In the “Lay of Guigemar,” which we take first because it is the first in the manuscript, we find Marie making use of a subject, in gorgeous setting, of Christian symbolism, but using it apparently so unconsciously that it is only from one or two details that we realise what is really lurking in disguise. Guigemar, the wounded knight already referred to, to whom naught but love, and sorrow endured for love, can bring any alleviation, sets forth for his healing. He comes across a ship into which he enters, and which by unseen means carries him to the desired haven. As we read the description of the ship, our thoughts at once revert to the picture of the barge in which Cleopatra goes to meet Antony. Marie tells us that the fittings are of ebony, and the unfurled sail of silk. Amid the vessel is a bed on to which the wounded knight sinks in anguish. This is of cypress and white ivory inlaid with gold, the quilt of silk and gold tissue, and the coverlet of sable lined with Alexandrian purple.[14] All this we might regard as merely a poet’s fancy were it not that we go on to read that there were set two candlesticks of fine gold with lighted tapers. Here we have the clue. Doubtless the ship, a favourite theme of Christian symbolism, and one which delighted poets and painters and workers in mosaic alike, represented the Church. It is not to be necessarily inferred that Marie, when giving her hero so rare a means of transit, had in her mind all the elaborate symbolism connected with it; but she had probably read or heard tell of it, and made use of it simply for the enhancement of her story. It is in such ways that we find mysteries embedded, the real significance of them being lost or misunderstood or unheeded, just as the Renaissance painters, without any knowledge of Arabic characters, and solely on account of the ornamental quality of the lettering, used texts from the Koran, and distorted into mere design the sayings of Mahomet.

In the lay of “The Two Lovers” we again find Christian symbolism in disguise. Here is the old theme of a difficult task to be accomplished by the lover before he can win his lady.[15] The undertaking imposed is the carrying of the loved one to the top of a hill, and our interest in it is enhanced by the fact that the trial was to be made near Pitres, a few miles from Rouen, where there is a green hill, still known as “La Côte des Deux Amans.” In Rouen there lived a king who had an only daughter, very fair and beautiful, whose hand was sought in marriage of many. Loath to part with her, he bethought him how he could thwart her suitors. To this end he caused it to be proclaimed far and wide that he would have for son-in-law only him who could carry his daughter to the top of the hill without pausing to rest. Many came, but each in turn failed, greatly to the content of the princess, since secretly she loved, and was loved by, a young knight who frequented her father’s Court. At last, constrained by love, the knight, though with much misgiving, determines to undertake the adventure. Before allowing him to do this, the maiden, in order to ensure his success, and herself fasting meanwhile, bids him go to Salerno,[16] near Naples, a school of medicine famous in the Middle Ages, and ask of her kinswoman there, who was well practised in medicine, a draught to give him the needful strength for his task. Returned with this potion, he makes the attempt, but so great is his desire to reach the goal quickly, that he will not slacken his speed to drink from the phial carried by his Love, but hastens forward, only to fall dead as he reaches the summit of the hill.

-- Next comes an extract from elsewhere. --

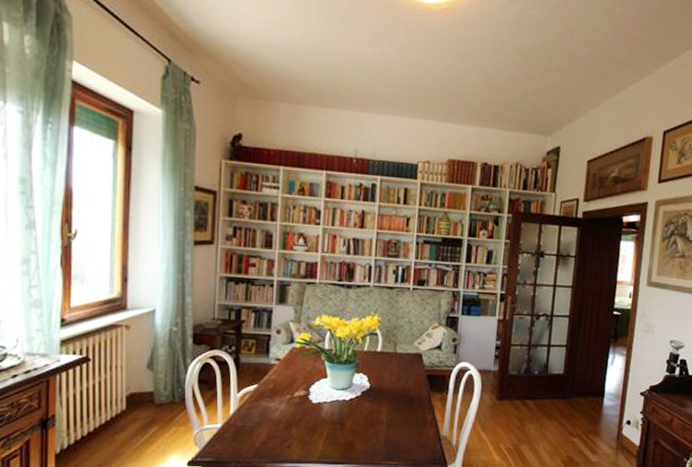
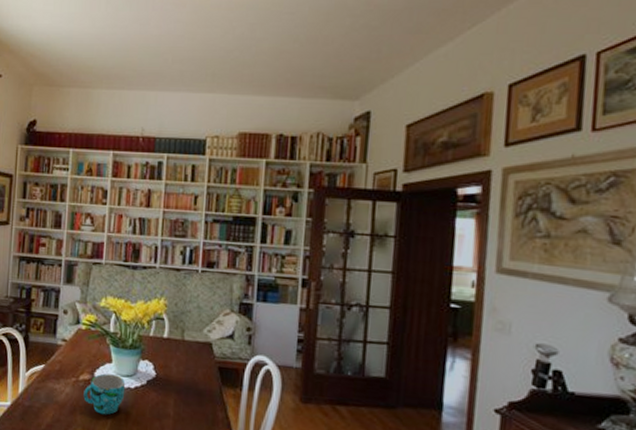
cup: none [299,388,341,427] -> present [83,373,126,415]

In this strength-giving potion we may perhaps see the expression of a Christian, and the survival of a pre-Christian belief, where the getting of strength and life is only possible through a direct act of communion, either material or spiritual, with the god. Such world-old beliefs, in which the supernatural intervenes to help the natural, are also intimately connected, even if they are not identical, with the magic of philtres and charms.